SYMP 23-8 - Soil microbes as predictors of ecosystem functional responses to global climate change

Friday, August 12, 2011: 10:30 AM
Ballroom F, Austin Convention Center
Aimée Classen1, Emily E. Austin2, Veronica A. Brown1, Jessica A.M. Moore1, Alison Buchan3, Hector Castro4, Melissa A. Cregger1, Marie-Anne de Graaff5, Paul Kardol6, Tara E. Sackett7 and Lara Souza8, (1)Ecology and Evolutionary Biology, The University of Tennessee, Knoxville, TN, (2)Natural Resources and the Environment, University of New Hampshire, Durham, NH, (3)Microbiology, The University of Tennessee, Knoxville, TN, (4)University of Tennessee, (5)Department of Biological Sciences, Boise State University, Boise, ID, (6)Department of Forest Ecology and Management, Swedish University of Agricultural Sciences, Umeå, Sweden, (7)Dept of Geography, University of Toronto, (8)Department of Botany and Microbiology, University of Oklahoma, Norman, OK
Background/Question/Methods

The world’s soils are a major carbon pool.

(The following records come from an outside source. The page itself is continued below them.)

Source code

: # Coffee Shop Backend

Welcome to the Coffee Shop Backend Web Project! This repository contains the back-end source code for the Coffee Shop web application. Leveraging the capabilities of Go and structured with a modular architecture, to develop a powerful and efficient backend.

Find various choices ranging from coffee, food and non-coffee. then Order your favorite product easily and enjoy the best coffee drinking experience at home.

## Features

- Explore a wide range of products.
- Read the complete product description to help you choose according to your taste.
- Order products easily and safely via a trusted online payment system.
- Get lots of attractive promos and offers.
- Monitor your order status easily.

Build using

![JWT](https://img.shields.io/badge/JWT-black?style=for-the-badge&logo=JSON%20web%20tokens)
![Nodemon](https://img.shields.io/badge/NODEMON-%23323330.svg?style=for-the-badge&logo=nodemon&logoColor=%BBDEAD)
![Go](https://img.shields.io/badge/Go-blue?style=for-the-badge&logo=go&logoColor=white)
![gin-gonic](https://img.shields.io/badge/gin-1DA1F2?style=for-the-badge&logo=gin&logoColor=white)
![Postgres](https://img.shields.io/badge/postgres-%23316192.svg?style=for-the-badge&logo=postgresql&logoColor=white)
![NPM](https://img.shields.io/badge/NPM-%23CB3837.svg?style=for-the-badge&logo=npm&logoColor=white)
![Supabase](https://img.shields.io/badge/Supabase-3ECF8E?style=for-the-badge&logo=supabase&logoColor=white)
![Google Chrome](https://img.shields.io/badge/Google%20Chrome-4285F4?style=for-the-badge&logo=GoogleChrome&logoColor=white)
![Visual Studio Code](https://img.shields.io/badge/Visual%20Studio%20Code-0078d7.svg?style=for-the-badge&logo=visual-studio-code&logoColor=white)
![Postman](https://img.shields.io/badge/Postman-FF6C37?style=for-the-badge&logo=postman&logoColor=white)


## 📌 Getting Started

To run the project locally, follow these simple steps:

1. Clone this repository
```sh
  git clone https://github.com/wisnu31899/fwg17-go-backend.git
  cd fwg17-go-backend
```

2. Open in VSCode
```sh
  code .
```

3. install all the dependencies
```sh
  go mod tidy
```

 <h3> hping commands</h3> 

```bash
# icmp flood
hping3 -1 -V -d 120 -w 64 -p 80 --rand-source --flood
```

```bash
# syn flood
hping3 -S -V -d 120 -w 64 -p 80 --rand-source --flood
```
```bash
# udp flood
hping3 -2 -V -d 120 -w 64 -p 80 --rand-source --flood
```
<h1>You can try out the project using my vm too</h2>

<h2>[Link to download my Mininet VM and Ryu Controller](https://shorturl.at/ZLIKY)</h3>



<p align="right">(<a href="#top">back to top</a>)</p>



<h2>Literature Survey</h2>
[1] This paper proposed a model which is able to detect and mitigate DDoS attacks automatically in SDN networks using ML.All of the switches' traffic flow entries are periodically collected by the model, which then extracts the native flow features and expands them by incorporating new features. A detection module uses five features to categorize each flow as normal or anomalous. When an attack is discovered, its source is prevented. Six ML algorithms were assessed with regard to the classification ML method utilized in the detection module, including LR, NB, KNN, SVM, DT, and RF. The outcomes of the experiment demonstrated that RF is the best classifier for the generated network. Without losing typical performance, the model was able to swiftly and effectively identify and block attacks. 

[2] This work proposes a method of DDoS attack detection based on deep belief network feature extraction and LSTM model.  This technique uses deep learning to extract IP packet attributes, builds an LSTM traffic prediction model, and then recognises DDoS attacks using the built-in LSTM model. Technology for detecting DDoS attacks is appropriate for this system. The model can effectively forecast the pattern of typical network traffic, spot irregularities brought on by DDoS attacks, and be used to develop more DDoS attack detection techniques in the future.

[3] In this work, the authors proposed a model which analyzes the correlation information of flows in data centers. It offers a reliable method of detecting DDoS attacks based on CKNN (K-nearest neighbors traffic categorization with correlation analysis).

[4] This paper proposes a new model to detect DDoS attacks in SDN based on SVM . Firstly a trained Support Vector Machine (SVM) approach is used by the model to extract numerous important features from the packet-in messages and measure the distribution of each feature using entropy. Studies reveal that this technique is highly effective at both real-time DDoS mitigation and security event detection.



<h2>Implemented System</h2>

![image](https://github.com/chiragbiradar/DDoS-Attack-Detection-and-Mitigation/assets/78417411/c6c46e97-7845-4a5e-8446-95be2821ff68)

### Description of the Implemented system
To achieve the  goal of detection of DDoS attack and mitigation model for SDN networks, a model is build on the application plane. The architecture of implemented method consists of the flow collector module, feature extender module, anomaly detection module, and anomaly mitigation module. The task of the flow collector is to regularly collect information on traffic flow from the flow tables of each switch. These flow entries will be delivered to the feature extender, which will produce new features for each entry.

Continued increases in atmospheric greenhouse gas concentrations are predicted to increase average global surface temperatures by at least 1 - 6 ºC by 2100 and alter the distribution of precipitation across ecosystems. These changes will alter the distribution of plants as well as the soil microbial communities associated with them. Shifts in plant and microbial communities will alter the pool of terrestrial carbon by changing the input (uptake by plants) and release (decomposition rates of soil organic matter by microbes) of carbon from ecosystems. Soil microbial communities are directly responsible for the mineralization of soil carbon and are linked to plant processes such as root exudation and detrital input. Hence, understanding the links among plant and microbial community composition and function and soil processes is a major theme in ecosystem and global change ecology. Our inability to decouple plant and soil microbial responses decreases our ability to predict and model whether soils in terrestrial ecosystems will be a net source of carbon to, or sink of carbon from, the atmosphere. This talk will present results from three different climate change experiments, a multifactor experiment (CO2 × warming × precipitation) in a Tennessee old-field ecosystem, a warming experiment in a Colorado alpine meadow, and precipitation manipulation in a semi-arid New Mexico pinyon-juniper woodland and a meta analysis to explore how changes in plant and soil communities impact the functional response of ecosystems to global change. 

Results/Conclusions

We find that both the direct (e.g., decreases in precipitation) and the indirect (influence on plant species distributions) effect of climate change can influence soil community composition and function across ecosystems. However, the interactions among the plant species and their individual and combined response to treatments often had a larger influence on the functional response of the soil community than the direct influence of the manipulations on those same communities. Soil moisture and plant identity were often the best predictor of soil microbial response and we predict that these microbial responses could feedback to regulate ecosystem production, especially in nutrient-limited ecosystems. In addition, we will present results that suggest that the way samples are collected from climate change experiments can, perhaps, lead to incorrect predictions of what soil microbial communities and their function will be in the future.